Tonight, in an apartment on the outskirts of Moscow, Anatoly Scharansky's family gathered for the phone call from Israel they have been waiting for since 1973.
The call from Scharansky and his wife Avital was to be their proof that, after 12 years, nine spent in prison or camps, his ordeal had come to an end.
His mother, Ida Milgrom, a tiny, 77-year-old economist, already had greeted the news of her son's release with an uncharacteristic outburst of emotion.
As he crossed the Glienicke Bridge in Berlin, she was in a friend's apartment, surrounded by reporters and cameras. When the news was phoned in by a western correspondent, she burst into uncontrollable sobs.
To the reporters present, she said through her tears, "Anatoly is free. Lord God above, Anatoly is free. Before I used to only read it on the appeals -- 'Free Anatoly Scharansky.' Now I am at peace; he will be in his own country with his wife."
As the day wore on and Scharansky made his way across West Germany and on to Tel Aviv, his brother Leonid, 39, was left feeling dazed.
"I don't feel relief," he said in an interview in the early evening. "Maybe because I have been struggling for so long, like a boxer in the ring. I am happy, but I don't feel that it has ended, because it has gone on for such a long time."
Leonid Scharansky had just been to Moscow's central telephone exchange to send two telegrams on behalf of his mother, one to President Reagan and one to Soviet leader Mikhail Gorbachev, thanking them for their "good will and efforts in freeing my son."
He said he sent one to Gorbachev because the new Communist Party general secretary had not been in power when the Scharansky case began. "He is not responsible for what happened to my brother," said Leonid. "If it had been the others -- Brezhnev, Andropov -- then we would not have sent it." He was referring to former presidents Leonid Brezhnev and Yuri Andropov.
The day of the exchange at Glienicke Bridge in Berlin began here with high hopes. But the hopes were tinged with the familiar dread that despite all the official confirmations, everything could fall through at the last moment.
Now that Anatoly, 38, has joined his wife in Israel, the Scharansky family has a new set of worries. Milgrom and her son Leonid will go to the Supreme Soviet Wednesday to make a formal application to join Anatoly in emigration.
A report carried in the West German newspaper Bild this week had said that the deal to free Scharansky also involved permission for his mother to emigrate. But according to Leonid, the family will only leave the Soviet Union if all its members -- including his own wife and two sons, aged 14 years and 8 months -- can leave together.
"I shall apply," he said, "but I am not sure they will let me out. It took my brother more than 12 years to get out."

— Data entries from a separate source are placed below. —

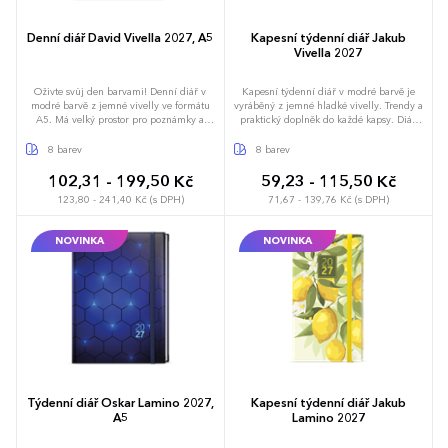
Denní diář David Vivella 2027, A5
Kapesní týdenní diář Jakub
Vivella 2027
Oživte svůj den barvami! Denní diář v
Kapesní týdenní diář v modré barvě je
modré barvě z jemné vivelly ve formátu
vyráběný z jemné hladké vivelly. Trendy a
A5. Má velký prostor pro poznámky a
praktický doplněk do každé kapsy. Diář
plánování.
má velký prostor pro poznámky a
plánování.
8 barev
8 barev
102,31 - 199,50 Kč
59,23 - 115,50 Kč
123,80 - 241,40 Kč (s DPH)
71,67 - 139,76 Kč (s DPH)
NOVINKA
NOVINKA
Týdenní diář Oskar Lamino 2027,
Kapesní týdenní diář Jakub
A5
Lamino 2027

How Anatoly Scharansky came to be a Soviet dissident, jailed on charges of treason and freed in exchange for Communist agents, is a story that tracks the history of twin movements here, one involving human rights and the other Jewish emigration.

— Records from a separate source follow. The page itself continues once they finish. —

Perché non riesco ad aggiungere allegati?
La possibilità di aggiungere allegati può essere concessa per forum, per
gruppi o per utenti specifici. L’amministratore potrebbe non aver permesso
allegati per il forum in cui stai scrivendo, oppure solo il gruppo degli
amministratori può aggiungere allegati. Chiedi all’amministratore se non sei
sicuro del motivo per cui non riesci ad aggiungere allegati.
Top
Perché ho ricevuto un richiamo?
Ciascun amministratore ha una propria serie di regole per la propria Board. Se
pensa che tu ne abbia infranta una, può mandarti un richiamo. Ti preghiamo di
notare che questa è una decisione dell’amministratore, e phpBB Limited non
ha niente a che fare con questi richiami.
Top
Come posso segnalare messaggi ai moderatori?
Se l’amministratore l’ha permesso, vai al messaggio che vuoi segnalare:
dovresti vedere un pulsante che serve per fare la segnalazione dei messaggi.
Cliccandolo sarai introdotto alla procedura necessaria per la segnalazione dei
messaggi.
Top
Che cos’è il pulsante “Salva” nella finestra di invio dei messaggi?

In 1973, Scharansky -- a bright young mathematician and chess master with a job programming computers -- was a "refusednik," as persons denied permission to emigrate to Israel are called. He was denied again in 1974, after trying to join his wife, whose visa had been issued one day after their wedding.
The refusals put him in touch with the world of Jewish activists and fellow refusedniks. From there, Scharansky gradually joined ranks with activists involved in broader human rights efforts: he eventually became a member of the group formed to monitor the 1975 Helsinki accords on East-West cooperation in Europe.
A fluent English-speaker with an irreverent and engaging style, Scharansky soon became spokesman and interpreter for various Soviet dissidents, including Nobel Peace Prize-winner Andrei Sakharov.
In that capacity, he became well known among western correspondents and diplomats. In March 1977, those connections provided the backdrop for an attack on Scharansky in the Soviet press, followed in less than two weeks by his arrest on charges of espionage and treason.
Scharansky's trial in 1978 was considered a turning point in the crackdown on the fragile dissident movement. The seriousness of the alleged crime and the length of the sentence -- 13 years -- served as warning signals to all activists. A vigorous press campaign, equating Jewish activism with treason, only underscored the point.
But the notoriety of the Scharansky case cut both ways: While the Soviet press was making its point, western groups took up the cause, making Scharansky one of the most prominent names in the list of Soviet human rights cases.
The activities of his wife Avital abroad and of his mother and brother here helped to keep the case in the public eye. Scharansky went on a 110-day hunger strike in 1980 to protest interception of his correspondence.
He originally was meant to serve three years in prison and 10 years in camp, but the prison sentence was lengthened after he was accused of being a bad prisoner.
While Scharansky was imprisoned, his father -- a Communist Party member who had worked as a journalist in the coal fields of the Ukraine -- died. His mother and brother saw him six times in nine years, four times for two hours each.
Now Leonid Scharansky is left to wonder when he will see his brother again. "I hope," he said today. "We are used to hoping."